THINGS TO DO:
A: Reproduce the part of the forum thread about the cooler mod starting with "The previous answer" and going on through "comments guys! : )".
B: In the forum thread about the cooler mod, translate this sentence into Spanish: "Much better, it´s barely noticeable and it is no longer in contact with the cpu heatsink."

SOURCE PASSAGE:
Meant to add that to the main post but forgot.

I still havent decided on which way to go, but I quite like it as it is and the difference in cooling according to tests I ran afterwards is a mere 2-3c on stress testing

I should also add that, even with the heatsinks completely off the ram, they did not fit with the cpu cooler, my guess, the ram slots are closer to the cpu socket than most mobos


----------



## kikicoco1334 (Nov 27, 2011)

Do you have a over picture?

Very cool mod btw, i was gonna do that to my micro server but really don't have to need for it, it doesn't overclock, just a file server lol


----------



## de.das.dude (Nov 27, 2011)

sub'd


----------



## de.das.dude (Nov 27, 2011)

Luciel said:


> EDIT: Just though I´d add based on a response on another forum, that I was very carefull when cutting the heatpipe in case I needed to weld it back on due to there being liquid inside that evaporates when heating, but there is nothing inside, with a bit of research I found that, not all coolers have this inside, is this normal? I know this is a low end cooler but, normal? thanks!
> 
> Meant to add that to the main post but forgot.
> 
> ...


all coolers have it inside. its just that the liquid is extremely volatile. and it boils at less than room temperatures.


----------



## Bo$$ (Nov 27, 2011)

Leave that heatpipe!!!!
if it aint broke dont fix it. 

If the pc boots like that leave it.
File down the ram if you 100% have to


----------



## Luciel (Nov 27, 2011)

de.das.dude said:


> all coolers have it inside. its just that the liquid is extremely volatile. and it boils at less than room temperatures.



I´m getting some mixed info on several forums, it´s weird really, all I know for certain is that temps have only degraded 3c so not sure what to expect from it. If it comes to it, I have another exactly the same cooler as I bought them in a 2x1 deal, quite cheaply (which is why I took the risk really)



Bo$$ said:


> Leave that heatpipe!!!!
> if it aint broke dont fix it.
> 
> If the pc boots like that leave it.
> File down the ram if you 100% have to



The previous answer should answer your comment to, about the ram, yeah going to get rid of that last lip, shouldnt affect the pc aesthetically at all and it gives me piece of mind so..

thanks for the comments guys! : )


----------



## Luciel (Nov 27, 2011)

*2nd Day - **Sunday 27-11-11*

Today is destruction day, I will make all the destroyed sections of the case to give it that fallout rusted out/cannon´d out look. When I get to the painting part I will aid this look by giving a rust look to all the edges and adding epoxy to simulate edges fusing togueter due to rust (i.e. the grills).

First thing however, is to trim that last lip of the memory module heatsink that´s driving me mad due to it being in contact with the cpu cooler, so here we go:
















Much better, it´s barely noticeable and it is no longer in contact with the cpu heatsink.

LISTED RECORDS:
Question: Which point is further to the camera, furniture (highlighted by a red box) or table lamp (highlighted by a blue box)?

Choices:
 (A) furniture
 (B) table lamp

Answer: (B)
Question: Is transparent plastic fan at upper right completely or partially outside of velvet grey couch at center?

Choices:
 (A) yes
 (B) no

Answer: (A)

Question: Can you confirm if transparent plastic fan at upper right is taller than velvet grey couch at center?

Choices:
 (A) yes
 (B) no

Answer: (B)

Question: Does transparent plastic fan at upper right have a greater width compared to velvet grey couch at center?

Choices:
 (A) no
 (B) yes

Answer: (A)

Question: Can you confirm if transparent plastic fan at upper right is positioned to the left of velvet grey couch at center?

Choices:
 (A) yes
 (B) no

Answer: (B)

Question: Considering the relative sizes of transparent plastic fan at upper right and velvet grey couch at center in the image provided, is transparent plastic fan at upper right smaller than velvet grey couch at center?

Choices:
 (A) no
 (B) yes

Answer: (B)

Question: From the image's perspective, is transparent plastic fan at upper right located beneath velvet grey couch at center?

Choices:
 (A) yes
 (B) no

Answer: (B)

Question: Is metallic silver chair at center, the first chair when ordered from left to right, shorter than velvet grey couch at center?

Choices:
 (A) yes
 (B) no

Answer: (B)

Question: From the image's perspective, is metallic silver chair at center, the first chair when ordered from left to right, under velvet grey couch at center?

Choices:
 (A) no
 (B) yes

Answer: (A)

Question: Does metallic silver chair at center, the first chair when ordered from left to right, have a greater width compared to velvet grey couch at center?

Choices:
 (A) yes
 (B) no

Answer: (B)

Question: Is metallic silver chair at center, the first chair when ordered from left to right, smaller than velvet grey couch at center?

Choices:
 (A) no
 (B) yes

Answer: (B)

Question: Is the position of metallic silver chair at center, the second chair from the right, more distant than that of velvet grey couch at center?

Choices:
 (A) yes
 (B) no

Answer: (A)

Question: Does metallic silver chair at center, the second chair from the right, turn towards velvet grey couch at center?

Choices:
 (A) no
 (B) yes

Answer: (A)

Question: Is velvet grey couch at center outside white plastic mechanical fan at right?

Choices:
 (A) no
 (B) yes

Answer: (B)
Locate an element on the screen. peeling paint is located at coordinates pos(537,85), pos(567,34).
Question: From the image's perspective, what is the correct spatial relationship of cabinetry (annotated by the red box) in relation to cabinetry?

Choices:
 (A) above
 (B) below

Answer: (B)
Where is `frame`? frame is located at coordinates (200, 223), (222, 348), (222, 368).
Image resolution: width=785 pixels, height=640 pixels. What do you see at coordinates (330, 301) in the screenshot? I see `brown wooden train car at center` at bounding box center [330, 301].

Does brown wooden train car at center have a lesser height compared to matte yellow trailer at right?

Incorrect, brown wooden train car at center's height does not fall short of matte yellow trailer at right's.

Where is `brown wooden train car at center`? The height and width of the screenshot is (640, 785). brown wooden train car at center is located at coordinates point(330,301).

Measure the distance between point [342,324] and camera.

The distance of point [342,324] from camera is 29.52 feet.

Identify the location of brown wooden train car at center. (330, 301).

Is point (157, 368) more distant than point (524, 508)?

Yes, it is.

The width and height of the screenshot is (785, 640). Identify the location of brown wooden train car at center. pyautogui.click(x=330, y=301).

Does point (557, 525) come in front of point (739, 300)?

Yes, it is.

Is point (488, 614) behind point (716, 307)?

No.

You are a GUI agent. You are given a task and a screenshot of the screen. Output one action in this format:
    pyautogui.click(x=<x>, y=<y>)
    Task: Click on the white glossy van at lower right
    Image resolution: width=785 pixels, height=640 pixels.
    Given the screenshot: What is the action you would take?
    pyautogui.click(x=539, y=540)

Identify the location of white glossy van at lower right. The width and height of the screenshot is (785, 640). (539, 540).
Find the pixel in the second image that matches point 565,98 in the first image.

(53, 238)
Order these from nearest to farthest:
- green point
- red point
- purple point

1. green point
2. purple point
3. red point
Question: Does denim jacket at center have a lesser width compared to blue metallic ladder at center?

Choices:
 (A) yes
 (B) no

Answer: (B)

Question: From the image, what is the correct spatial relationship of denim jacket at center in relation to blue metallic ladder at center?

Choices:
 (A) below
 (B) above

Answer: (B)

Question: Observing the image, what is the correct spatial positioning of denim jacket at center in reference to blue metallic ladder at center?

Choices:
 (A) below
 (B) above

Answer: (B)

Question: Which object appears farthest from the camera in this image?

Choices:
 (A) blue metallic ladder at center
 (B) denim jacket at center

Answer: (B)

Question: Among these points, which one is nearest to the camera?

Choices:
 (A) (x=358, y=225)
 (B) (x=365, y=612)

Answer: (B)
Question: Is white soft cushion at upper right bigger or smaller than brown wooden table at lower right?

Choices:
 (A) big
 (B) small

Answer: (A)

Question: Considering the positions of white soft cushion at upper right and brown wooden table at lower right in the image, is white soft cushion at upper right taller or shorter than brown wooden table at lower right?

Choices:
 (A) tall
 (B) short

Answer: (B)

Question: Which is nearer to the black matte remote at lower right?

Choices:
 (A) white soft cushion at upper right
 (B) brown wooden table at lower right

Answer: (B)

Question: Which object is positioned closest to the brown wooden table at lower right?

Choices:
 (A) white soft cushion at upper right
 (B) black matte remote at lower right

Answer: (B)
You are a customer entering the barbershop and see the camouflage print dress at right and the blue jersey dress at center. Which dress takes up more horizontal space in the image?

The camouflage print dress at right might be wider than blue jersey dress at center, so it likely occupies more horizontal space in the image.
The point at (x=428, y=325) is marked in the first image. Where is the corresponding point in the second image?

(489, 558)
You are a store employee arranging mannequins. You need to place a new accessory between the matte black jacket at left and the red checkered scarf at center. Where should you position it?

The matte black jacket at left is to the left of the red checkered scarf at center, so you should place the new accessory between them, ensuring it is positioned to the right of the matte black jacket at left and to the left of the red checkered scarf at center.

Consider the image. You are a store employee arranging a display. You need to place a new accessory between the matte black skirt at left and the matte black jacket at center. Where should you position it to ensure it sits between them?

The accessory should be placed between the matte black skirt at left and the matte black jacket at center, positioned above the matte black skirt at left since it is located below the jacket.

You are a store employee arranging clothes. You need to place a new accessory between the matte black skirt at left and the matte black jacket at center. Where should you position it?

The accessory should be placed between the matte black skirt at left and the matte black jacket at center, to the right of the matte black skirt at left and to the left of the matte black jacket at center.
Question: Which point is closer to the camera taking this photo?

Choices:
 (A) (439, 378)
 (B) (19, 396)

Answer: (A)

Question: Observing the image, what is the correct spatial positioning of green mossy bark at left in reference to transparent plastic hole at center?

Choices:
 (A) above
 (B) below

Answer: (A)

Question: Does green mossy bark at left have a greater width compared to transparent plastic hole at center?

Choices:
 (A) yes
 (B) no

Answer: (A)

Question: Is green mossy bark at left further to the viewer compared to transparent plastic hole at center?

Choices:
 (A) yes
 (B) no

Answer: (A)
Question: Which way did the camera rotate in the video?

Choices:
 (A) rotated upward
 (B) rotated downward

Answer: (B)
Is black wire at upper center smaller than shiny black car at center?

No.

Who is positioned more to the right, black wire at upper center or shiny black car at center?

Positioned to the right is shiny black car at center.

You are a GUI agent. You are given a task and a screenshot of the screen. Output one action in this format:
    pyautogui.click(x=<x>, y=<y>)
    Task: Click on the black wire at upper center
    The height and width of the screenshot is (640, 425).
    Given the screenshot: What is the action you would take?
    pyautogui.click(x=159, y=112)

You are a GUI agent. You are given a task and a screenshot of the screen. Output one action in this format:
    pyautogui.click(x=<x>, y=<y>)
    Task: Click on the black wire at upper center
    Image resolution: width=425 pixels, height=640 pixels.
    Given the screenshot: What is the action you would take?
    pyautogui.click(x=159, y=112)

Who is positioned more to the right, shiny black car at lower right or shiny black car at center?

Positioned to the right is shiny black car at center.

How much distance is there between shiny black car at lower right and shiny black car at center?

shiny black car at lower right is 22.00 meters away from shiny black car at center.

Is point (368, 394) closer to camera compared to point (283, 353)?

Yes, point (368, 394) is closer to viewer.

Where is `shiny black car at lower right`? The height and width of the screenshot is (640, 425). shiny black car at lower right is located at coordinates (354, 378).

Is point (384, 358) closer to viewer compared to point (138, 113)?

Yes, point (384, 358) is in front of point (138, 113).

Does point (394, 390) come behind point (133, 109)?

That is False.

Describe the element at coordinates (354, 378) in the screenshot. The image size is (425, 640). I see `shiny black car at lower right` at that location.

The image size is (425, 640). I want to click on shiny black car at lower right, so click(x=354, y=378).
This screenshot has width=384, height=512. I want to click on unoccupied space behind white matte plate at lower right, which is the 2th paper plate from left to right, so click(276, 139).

TASK SOLUTIONS:
A:
The previous answer should answer your comment to, about the ram, yeah going to get rid of that last lip, shouldnt affect the pc aesthetically at all and it gives me piece of mind so..

thanks for the comments guys! : )

B: Mucho mejor, apenas se nota y ya no está en contacto con el disipador de la cpu.